José Cánovas fue el diseñador y director del bordado del manto de la Virgen de la Amargura, pieza que simboliza la riqueza artística y la devoción del pueblo lorquino.
Tras finalizar esta obra, y por motivos laborales, tuvo que abandonar Lorca.
Con el paso del tiempo, y a raíz de diferentes publicaciones y testimonios posteriores, su nombre fue progresivamente silenciado o sustituido, generando confusión y errores en la atribución de la autoría.
El manto de la Virgen de la Amargura, junto con otras obras de bordado, fue posteriormente declarado Bien de Interés Cultural (BIC), un reconocimiento merecido al valor artístico de estas piezas.

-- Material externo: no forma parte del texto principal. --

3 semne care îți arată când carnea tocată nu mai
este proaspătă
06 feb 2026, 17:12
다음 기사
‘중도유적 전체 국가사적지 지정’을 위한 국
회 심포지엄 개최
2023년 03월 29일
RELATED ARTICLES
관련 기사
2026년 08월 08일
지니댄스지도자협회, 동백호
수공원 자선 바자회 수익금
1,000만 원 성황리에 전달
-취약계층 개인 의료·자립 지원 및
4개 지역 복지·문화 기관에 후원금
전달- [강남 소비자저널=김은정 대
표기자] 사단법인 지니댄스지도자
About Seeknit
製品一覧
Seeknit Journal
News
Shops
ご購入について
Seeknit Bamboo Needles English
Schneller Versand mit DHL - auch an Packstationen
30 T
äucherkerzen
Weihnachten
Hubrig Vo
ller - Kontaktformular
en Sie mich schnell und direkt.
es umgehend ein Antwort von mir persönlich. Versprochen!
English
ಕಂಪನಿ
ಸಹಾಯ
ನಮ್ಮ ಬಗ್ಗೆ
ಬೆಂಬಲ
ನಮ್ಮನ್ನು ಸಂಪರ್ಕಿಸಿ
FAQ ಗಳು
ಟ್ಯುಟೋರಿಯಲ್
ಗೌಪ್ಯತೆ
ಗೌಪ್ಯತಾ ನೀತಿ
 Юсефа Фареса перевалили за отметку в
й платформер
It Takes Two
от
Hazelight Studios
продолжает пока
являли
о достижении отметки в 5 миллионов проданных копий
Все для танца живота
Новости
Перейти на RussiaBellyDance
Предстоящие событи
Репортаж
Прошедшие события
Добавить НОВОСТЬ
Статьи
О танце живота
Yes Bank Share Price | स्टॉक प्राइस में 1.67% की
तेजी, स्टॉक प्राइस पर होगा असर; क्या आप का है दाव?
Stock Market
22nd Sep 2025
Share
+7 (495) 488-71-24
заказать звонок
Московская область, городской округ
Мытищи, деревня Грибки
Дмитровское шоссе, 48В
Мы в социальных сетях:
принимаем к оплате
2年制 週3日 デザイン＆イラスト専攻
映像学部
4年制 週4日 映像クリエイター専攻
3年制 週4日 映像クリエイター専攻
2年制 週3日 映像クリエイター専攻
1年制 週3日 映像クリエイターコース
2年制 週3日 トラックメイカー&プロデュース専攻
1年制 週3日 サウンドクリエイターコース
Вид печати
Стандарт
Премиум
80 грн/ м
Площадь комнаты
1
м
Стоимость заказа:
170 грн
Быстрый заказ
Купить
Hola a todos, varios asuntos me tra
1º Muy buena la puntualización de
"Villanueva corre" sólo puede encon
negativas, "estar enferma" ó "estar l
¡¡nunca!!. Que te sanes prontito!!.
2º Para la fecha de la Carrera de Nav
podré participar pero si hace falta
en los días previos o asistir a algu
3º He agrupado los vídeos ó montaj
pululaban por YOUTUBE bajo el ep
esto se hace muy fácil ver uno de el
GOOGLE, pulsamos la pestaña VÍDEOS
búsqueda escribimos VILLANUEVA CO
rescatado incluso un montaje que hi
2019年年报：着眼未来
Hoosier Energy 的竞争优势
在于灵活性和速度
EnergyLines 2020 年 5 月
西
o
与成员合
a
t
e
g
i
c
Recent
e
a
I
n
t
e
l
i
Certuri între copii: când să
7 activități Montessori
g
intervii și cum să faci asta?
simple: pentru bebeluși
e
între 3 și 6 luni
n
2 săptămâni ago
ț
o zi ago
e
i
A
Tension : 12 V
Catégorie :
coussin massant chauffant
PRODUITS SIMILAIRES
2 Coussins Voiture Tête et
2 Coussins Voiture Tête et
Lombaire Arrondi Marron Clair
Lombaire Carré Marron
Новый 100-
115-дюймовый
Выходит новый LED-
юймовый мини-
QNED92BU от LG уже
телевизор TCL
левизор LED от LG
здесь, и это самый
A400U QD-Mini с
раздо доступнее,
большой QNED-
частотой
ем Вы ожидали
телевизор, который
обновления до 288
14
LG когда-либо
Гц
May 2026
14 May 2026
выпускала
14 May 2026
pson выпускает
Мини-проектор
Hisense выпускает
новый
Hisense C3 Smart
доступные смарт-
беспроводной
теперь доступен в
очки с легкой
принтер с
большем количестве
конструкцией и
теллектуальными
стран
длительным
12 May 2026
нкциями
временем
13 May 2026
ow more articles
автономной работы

Nuestro abuelo no solo diseñó un manto: recuperó y elevó el bordado lorquino, heredero
de una tradición que se remonta al siglo XVI, dotándolo de una identidad propia, de un lenguaje artístico que hoy define buena parte del patrimonio cultural de Lorca.
Reivindicar su nombre no es solo un gesto de memoria, sino una forma de entender la historia del arte lorquino, que no puede explicarse sin la figura de José Cánovas Hernández, aunque hasta hoy no haya recibido el reconocimiento que merece. Su obra, su firma y su huella siguen presentes, bordadas, indelebles, en el manto de la Virgen y vivas en nuestra tradición, un legado fundamental pero incompleto mientras no se haga justicia con quienes las hicieron posibles.
Deseamos, asimismo, que este reconocimiento sirva para honrar a todos los artistas y artesanos que, con su talento y sacrificio, han hecho del bordado lorquino un símbolo de identidad y belleza.
Como nietos de José Cánovas Hernández, sólo pedimos memoria. Su nombre está bordado en su obra. Que también lo esté en el corazón de Lorca.